→ Your task:
Please translate the sentence "Flight phase appears (both feet off ground simultaneously)" from the humanoid training guide below into Spanish.

→ Extracted text:
1. Environment Preview#

uv run scripts/view.py --env dm-humanoid-stand
uv run scripts/view.py --env dm-humanoid-walk
uv run scripts/view.py --env dm-humanoid-run

2. Start Training#

uv run scripts/train.py --env dm-humanoid-stand
uv run scripts/train.py --env dm-humanoid-walk
uv run scripts/train.py --env dm-humanoid-run

3. View Training Progress#

uv run tensorboard --logdir runs/dm-humanoid-walk

4. Test Training Results#

uv run scripts/play.py --env dm-humanoid-stand
uv run scripts/play.py --env dm-humanoid-walk
uv run scripts/play.py --env dm-humanoid-run

Expected Training Results#

Standing Task (dm-humanoid-stand)#

  1. Head height maintained in 1.3-1.5m range

  2. Torso upright angle deviation less than 15 degrees

  3. Able to stand stably without falling

  4. Speed near zero, no significant movement

Walking Task (dm-humanoid-walk)#

  1. Actual walking speed close to 1.0 m/s

  2. Coordinated gait, no obvious falls

  3. Able to walk continuously and stably

  4. Torso and head facing target direction

Running Task (dm-humanoid-run)#

  1. Running speed reaches 5.0-10.0 m/s

  2. Flight phase appears (both feet off ground simultaneously)

  3. Coordinated and stable gait

  4. Able to maintain high-speed running posture

→ Entries supplied:

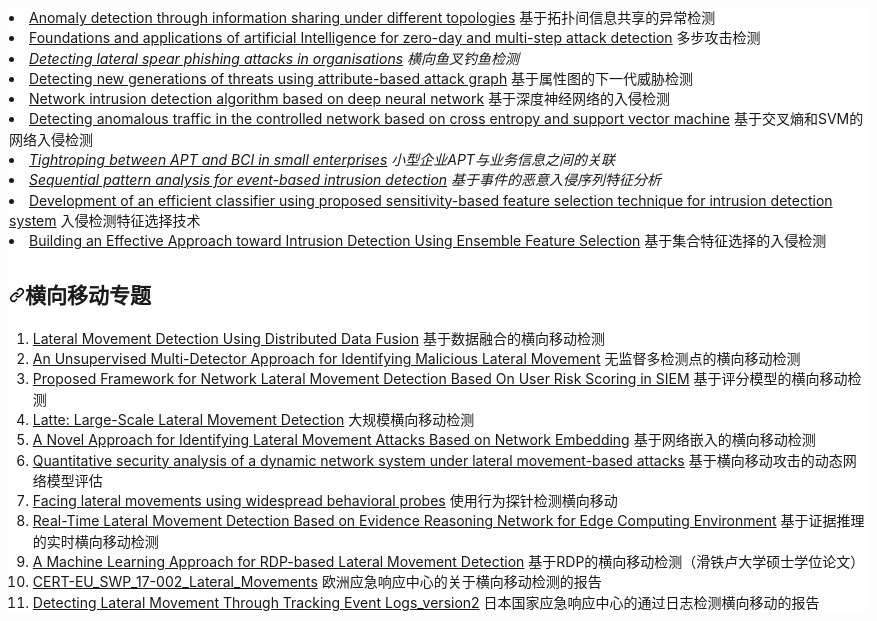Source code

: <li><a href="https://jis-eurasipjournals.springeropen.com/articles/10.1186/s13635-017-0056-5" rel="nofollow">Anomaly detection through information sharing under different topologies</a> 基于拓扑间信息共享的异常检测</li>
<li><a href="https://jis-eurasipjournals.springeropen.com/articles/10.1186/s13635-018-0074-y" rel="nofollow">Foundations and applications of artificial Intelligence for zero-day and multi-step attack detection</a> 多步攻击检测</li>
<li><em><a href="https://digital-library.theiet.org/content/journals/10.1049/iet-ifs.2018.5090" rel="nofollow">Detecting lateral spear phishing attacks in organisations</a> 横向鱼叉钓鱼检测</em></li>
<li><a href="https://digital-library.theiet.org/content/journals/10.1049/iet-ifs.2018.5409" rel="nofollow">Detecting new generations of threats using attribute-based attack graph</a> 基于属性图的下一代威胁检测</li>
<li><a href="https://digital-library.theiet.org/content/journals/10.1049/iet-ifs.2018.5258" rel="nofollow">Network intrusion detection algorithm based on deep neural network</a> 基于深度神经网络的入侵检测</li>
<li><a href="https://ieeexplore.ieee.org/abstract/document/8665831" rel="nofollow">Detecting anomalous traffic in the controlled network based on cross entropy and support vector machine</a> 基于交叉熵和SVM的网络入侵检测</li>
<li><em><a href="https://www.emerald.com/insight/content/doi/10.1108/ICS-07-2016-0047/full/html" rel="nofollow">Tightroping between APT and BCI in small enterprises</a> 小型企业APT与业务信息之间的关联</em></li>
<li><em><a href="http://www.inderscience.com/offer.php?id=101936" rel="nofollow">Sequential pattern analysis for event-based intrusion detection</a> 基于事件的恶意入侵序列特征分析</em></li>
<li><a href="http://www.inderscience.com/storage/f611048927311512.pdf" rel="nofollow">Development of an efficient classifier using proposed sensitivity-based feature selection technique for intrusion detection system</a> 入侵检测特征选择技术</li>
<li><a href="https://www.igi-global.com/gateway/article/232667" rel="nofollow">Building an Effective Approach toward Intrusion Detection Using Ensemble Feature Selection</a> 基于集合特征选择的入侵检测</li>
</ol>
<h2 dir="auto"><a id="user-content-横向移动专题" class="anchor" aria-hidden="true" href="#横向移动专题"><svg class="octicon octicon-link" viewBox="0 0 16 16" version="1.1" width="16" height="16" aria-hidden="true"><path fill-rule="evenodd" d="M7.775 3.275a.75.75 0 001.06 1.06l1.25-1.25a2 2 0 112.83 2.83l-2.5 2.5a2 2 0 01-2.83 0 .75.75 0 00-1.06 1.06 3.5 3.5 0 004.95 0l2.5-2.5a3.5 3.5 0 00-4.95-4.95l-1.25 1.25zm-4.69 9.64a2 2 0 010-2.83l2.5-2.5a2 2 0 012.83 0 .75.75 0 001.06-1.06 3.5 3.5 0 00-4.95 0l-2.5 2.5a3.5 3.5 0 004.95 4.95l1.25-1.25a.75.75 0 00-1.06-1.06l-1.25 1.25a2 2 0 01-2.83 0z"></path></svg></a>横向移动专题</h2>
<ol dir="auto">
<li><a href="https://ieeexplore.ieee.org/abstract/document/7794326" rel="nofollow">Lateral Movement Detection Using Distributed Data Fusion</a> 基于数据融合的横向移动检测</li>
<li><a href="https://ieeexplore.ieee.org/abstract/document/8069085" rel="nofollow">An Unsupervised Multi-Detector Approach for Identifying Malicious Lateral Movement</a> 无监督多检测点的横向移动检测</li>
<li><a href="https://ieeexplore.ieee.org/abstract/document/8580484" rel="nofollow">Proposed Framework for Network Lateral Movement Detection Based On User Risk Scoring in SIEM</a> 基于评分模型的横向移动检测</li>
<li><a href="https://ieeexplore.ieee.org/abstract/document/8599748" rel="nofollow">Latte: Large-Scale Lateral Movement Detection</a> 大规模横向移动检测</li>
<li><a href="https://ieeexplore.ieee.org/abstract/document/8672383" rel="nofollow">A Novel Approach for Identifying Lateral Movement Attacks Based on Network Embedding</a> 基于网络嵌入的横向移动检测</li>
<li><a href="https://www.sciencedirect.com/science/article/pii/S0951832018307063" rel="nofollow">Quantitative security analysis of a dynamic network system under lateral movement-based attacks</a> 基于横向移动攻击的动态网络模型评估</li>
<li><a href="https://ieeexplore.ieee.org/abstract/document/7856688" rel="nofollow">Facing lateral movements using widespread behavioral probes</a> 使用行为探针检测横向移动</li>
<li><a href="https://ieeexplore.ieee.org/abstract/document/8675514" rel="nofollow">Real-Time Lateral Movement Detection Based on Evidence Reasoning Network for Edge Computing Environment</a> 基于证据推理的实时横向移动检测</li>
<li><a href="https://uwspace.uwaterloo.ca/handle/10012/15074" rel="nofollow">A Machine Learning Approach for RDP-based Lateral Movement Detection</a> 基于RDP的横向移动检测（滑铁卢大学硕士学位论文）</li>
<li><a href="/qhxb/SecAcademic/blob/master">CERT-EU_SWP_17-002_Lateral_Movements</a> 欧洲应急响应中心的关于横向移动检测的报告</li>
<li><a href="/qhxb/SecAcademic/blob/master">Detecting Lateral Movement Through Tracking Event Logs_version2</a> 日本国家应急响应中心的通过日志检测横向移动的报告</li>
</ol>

→ Answer to this task:
Aparece una fase de vuelo (ambos pies despegados del suelo simultáneamente).